We now have a new experimental Swift for TensorFlow toolchain that targets the Nvidia Jetson single-board computers. It can be downloaded
here, and requires JetPack 4.4 (CUDA 10.2) to be installed on the Jetson device. It aligns roughly with our latest 0.11 toolchain release. This toolchain includes full CUDA support for all Jetson devices, including for the first time X10 running on ARM64 hardware.
For those who might not be familiar with
the Jetson series of devices, they are Nvidia's single-board computers that combine an ARM64 processor with a CUDA-capable GPU in a relatively inexpensive and low-power package. The Jetson Nano is only $99, and with the above-linked toolchain you can now do GPU-accelerated training or inference of Swift for TensorFlow models on that computer (as well as other Swift differentiable programming).

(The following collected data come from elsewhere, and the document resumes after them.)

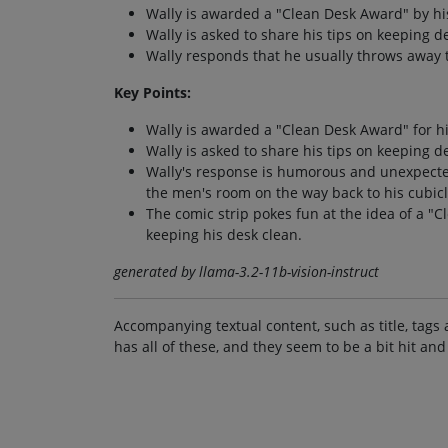
Wally is awarded a "Clean Desk Award" by hi
Wally is asked to share his tips on keeping de
Wally responds that he usually throws away t
Key Points:
Wally is awarded a "Clean Desk Award" for h
Wally is asked to share his tips on keeping de
Wally's response is humorous and unexpected
the men's room on the way back to his cubicl
The comic strip pokes fun at the idea of a "C
keeping his desk clean.
generated by llama-3.2-11b-vision-instruct
Accompanying textual content, such as title, tags 
has all of these, and they seem to be a bit hit and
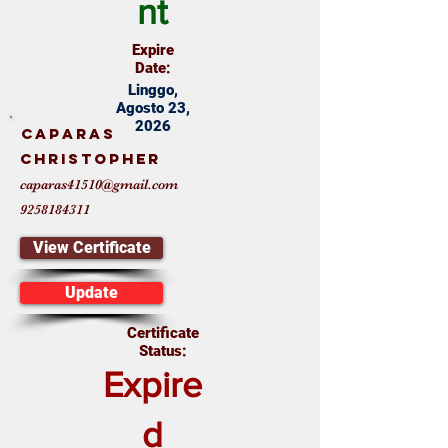
nt
Expire
Date:
Linggo,
Agosto 23,
2026
Caparas
Christopher
caparas41510@gmail.com
9258184311
View Certificate
Update
Certificate
Status:
Expire
d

The big limitation for these boards is memory, with the Jetson Nano having only 4 GB of RAM and with that being shared between GPU and CPU. The new support for X10's XLA JIT compilation on these devices helps to squeeze models into available memory, but I'm only just starting to explore what works and what doesn't there.
For comparison, here are some initial benchmarks using the LeNet-MNIST example, which you can run yourself from tensorflow/swift-models via
swift run -c release Benchmarks --filter LeNetMNIST
Jetson Nano in the 5W power setting:
name startup_time iterations exp_per_second
--------------------------------------------------------------
LeNetMNIST.inference 6.839 s 329 31503.989 /s
LeNetMNIST.inference_x10 0.682 s 307 34961.313 /s
LeNetMNIST.training 3.050 s 2 251.163 /s
LeNetMNIST.training_x10 16.537 s 6 690.047 /s
Jetson Nano in the MAXN power setting:
name startup_time iterations exp_per_second
--------------------------------------------------------------
LeNetMNIST.inference 8.380 s 375 36048.707 /s
LeNetMNIST.inference_x10 0.453 s 791 75658.721 /s
LeNetMNIST.training 2.623 s 10 1122.343 /s
LeNetMNIST.training_x10 12.096 s 12 1428.267 /s
Jetson Xavier in the 15W power setting:
name startup_time iterations exp_per_second
--------------------------------------------------------------
LeNetMNIST.inference 4.729 s 397 40392.597 /s
LeNetMNIST.inference_x10 0.652 s 367 32665.995 /s
LeNetMNIST.training 1.138 s 17 1929.219 /s
LeNetMNIST.training_x10 7.943 s 45 4704.442 /s
Jetson Xavier in the 30W (all cores) power setting:
name startup_time iterations exp_per_second
--------------------------------------------------------------
LeNetMNIST.inference 4.787 s 492 46484.627 /s
LeNetMNIST.inference_x10 0.560 s 529 47347.466 /s
LeNetMNIST.training 1.126 s 18 2041.205 /s
LeNetMNIST.training_x10 7.859 s 36 3845.427 /s
Finally, as a reference, an i7 desktop with a GTX 1080 (which uses ~300W during training):
name startup_time iterations exp_per_second
--------------------------------------------------------------
LeNetMNIST.inference 0.659 s 3396 309180.435 /s
LeNetMNIST.inference_x10 0.133 s 3024 279131.259 /s
LeNetMNIST.training 0.259 s 86 10759.409 /s
LeNetMNIST.training_x10 1.455 s 279 30163.080 /s
This benchmark isn't the best for showing off GPU utilization or XLA, because of the tiny model and images. I just wanted a quick benchmark that would fit in memory on all devices.
I apologize for the delay in getting new toolchains out for this platform (it's been almost a year since the last build, and that wasn't particularly stable). Advances in the toolchain and the JetPack images have made building this a lot easier and more stable, so I'm hoping that with this new build system in place we should be able to do new builds regularly if there's continued interest in the platform. Let us know if you'd like for us to do these alongside our numbered stable toolchain releases.
Also, I've seen some possible issues with certain models on the Nano and I'm not sure if they're simply due to available memory being exceeded or problems with certain operators. Consider this toolchain fairly experimental. If you notice specific consistent problems that are present with models using this toolchain, let us know and we can see if there are any common elements to them.